---------- Extracted data
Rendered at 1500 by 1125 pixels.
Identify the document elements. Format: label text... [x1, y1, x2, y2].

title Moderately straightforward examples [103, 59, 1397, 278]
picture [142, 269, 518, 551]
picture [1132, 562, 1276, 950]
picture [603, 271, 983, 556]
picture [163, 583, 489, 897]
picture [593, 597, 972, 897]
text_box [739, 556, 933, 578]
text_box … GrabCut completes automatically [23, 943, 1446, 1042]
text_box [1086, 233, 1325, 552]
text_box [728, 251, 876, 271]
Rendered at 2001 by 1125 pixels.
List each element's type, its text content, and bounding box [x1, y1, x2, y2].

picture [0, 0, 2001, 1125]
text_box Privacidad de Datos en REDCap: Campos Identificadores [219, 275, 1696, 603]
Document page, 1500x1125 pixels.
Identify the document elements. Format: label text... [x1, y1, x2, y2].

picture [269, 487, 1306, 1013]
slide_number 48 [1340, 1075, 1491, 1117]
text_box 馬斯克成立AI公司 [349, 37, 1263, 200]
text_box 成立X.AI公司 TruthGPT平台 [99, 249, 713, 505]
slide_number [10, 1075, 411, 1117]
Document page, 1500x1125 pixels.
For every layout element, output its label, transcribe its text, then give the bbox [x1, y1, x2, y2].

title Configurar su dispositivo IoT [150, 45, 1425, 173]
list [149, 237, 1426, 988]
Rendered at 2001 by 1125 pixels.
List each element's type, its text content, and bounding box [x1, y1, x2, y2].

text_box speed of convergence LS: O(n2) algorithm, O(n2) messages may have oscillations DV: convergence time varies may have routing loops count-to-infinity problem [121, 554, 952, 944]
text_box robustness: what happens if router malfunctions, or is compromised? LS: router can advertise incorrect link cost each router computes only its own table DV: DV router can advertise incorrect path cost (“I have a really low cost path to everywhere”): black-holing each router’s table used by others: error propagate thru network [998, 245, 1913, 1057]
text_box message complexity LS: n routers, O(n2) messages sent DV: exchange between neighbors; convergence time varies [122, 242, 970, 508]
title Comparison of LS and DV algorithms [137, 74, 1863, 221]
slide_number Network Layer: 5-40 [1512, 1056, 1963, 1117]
--------------------
Work instructions: This exercise requires an exact copy of all the records.

Result of this task:
Rendered at 1500 by 1125 pixels.
Identify the document elements. Format: label text... [x1, y1, x2, y2].

title Moderately straightforward examples [103, 59, 1397, 278]
picture [142, 269, 518, 551]
picture [1132, 562, 1276, 950]
picture [603, 271, 983, 556]
picture [163, 583, 489, 897]
picture [593, 597, 972, 897]
text_box [739, 556, 933, 578]
text_box … GrabCut completes automatically [23, 943, 1446, 1042]
text_box [1086, 233, 1325, 552]
text_box [728, 251, 876, 271]
Rendered at 2001 by 1125 pixels.
List each element's type, its text content, and bounding box [x1, y1, x2, y2].

picture [0, 0, 2001, 1125]
text_box Privacidad de Datos en REDCap: Campos Identificadores [219, 275, 1696, 603]
Document page, 1500x1125 pixels.
Identify the document elements. Format: label text... [x1, y1, x2, y2].

picture [269, 487, 1306, 1013]
slide_number 48 [1340, 1075, 1491, 1117]
text_box 馬斯克成立AI公司 [349, 37, 1263, 200]
text_box 成立X.AI公司 TruthGPT平台 [99, 249, 713, 505]
slide_number [10, 1075, 411, 1117]
Document page, 1500x1125 pixels.
For every layout element, output its label, transcribe its text, then give the bbox [x1, y1, x2, y2].

title Configurar su dispositivo IoT [150, 45, 1425, 173]
list [149, 237, 1426, 988]
Rendered at 2001 by 1125 pixels.
List each element's type, its text content, and bounding box [x1, y1, x2, y2].

text_box speed of convergence LS: O(n2) algorithm, O(n2) messages may have oscillations DV: convergence time varies may have routing loops count-to-infinity problem [121, 554, 952, 944]
text_box robustness: what happens if router malfunctions, or is compromised? LS: router can advertise incorrect link cost each router computes only its own table DV: DV router can advertise incorrect path cost (“I have a really low cost path to everywhere”): black-holing each router’s table used by others: error propagate thru network [998, 245, 1913, 1057]
text_box message complexity LS: n routers, O(n2) messages sent DV: exchange between neighbors; convergence time varies [122, 242, 970, 508]
title Comparison of LS and DV algorithms [137, 74, 1863, 221]
slide_number Network Layer: 5-40 [1512, 1056, 1963, 1117]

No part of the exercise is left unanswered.